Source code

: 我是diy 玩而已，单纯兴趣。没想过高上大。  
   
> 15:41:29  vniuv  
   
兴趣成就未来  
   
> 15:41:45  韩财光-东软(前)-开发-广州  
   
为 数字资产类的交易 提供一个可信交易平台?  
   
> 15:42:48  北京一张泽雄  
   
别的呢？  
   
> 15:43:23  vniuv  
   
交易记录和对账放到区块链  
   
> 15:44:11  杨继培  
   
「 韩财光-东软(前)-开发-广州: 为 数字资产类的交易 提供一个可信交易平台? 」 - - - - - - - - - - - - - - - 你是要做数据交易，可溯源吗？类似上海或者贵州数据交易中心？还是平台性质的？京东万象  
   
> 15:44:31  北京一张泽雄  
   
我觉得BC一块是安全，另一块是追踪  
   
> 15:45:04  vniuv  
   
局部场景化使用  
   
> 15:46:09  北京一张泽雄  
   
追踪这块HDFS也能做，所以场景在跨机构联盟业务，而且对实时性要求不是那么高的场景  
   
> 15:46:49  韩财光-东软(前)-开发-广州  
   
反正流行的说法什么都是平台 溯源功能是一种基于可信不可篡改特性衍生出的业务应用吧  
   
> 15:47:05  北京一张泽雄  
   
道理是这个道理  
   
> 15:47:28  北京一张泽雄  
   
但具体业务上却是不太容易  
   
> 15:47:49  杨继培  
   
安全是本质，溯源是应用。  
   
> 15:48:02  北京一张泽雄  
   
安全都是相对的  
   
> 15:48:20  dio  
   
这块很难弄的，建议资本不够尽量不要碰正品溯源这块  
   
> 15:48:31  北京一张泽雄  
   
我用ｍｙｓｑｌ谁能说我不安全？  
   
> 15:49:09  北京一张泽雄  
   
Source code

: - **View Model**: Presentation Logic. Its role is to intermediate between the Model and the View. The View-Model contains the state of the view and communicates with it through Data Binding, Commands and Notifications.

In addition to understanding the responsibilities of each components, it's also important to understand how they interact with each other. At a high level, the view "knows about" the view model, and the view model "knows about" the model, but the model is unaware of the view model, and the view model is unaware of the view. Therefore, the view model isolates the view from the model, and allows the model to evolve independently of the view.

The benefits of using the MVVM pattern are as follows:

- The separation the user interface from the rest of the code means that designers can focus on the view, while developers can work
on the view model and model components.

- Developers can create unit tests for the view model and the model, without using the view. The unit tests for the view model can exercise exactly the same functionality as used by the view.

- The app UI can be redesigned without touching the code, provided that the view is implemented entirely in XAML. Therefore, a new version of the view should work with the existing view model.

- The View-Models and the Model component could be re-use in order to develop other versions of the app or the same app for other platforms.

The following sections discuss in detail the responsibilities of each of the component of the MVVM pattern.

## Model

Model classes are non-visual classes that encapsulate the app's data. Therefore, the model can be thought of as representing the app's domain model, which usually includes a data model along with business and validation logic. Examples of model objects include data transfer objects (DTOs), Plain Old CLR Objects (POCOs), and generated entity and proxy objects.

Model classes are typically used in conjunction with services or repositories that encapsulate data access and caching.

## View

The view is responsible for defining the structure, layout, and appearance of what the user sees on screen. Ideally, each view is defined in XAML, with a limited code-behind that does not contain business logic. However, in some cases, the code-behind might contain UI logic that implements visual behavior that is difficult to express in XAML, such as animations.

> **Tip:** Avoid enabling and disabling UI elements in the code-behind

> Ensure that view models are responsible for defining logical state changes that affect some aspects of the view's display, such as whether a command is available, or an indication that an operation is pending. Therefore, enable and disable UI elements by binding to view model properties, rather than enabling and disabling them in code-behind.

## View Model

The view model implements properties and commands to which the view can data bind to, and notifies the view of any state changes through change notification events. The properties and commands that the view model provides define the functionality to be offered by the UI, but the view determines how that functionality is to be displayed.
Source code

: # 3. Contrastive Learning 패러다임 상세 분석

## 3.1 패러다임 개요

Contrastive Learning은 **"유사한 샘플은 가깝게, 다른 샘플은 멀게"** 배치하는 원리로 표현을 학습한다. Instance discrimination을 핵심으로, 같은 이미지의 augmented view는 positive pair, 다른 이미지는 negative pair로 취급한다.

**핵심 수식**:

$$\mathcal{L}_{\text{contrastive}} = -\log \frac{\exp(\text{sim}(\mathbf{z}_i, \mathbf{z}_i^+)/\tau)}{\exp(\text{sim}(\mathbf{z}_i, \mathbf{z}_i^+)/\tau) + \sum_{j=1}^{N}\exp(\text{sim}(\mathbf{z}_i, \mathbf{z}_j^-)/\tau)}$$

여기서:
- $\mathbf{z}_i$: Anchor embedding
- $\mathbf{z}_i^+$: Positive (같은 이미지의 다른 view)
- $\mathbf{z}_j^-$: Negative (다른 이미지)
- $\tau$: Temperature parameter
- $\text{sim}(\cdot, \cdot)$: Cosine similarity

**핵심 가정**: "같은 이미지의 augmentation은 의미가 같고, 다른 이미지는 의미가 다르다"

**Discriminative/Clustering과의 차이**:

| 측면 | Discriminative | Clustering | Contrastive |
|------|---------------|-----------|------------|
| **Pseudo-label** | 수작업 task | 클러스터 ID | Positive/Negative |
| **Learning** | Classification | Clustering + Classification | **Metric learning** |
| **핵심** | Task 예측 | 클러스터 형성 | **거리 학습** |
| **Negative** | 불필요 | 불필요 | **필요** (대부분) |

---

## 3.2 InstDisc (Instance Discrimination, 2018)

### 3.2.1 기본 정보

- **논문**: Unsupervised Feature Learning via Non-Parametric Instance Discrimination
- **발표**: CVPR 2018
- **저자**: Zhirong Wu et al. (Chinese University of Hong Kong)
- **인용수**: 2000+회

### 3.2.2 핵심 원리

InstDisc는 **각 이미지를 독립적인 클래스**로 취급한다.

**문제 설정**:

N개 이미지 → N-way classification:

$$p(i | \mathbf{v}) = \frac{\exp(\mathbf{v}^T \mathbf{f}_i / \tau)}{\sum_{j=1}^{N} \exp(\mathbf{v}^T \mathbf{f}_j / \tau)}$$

★ ★ ★ ★

WHAT TO PRODUCE: In the data above, retype exactly and only the lines between the one holding "反正流行的说法什么都是平台 溯源功能是一" and the one holding "Commands and Notifications.", inclusive.

OUTPUT OF THE TASK:
反正流行的说法什么都是平台 溯源功能是一种基于可信不可篡改特性衍生出的业务应用吧  
   
> 15:47:05  北京一张泽雄  
   
道理是这个道理  
   
> 15:47:28  北京一张泽雄  
   
但具体业务上却是不太容易  
   
> 15:47:49  杨继培  
   
安全是本质，溯源是应用。  
   
> 15:48:02  北京一张泽雄  
   
安全都是相对的  
   
> 15:48:20  dio  
   
这块很难弄的，建议资本不够尽量不要碰正品溯源这块  
   
> 15:48:31  北京一张泽雄  
   
我用ｍｙｓｑｌ谁能说我不安全？  
   
> 15:49:09  北京一张泽雄  
   
Source code

: - **View Model**: Presentation Logic. Its role is to intermediate between the Model and the View. The View-Model contains the state of the view and communicates with it through Data Binding, Commands and Notifications.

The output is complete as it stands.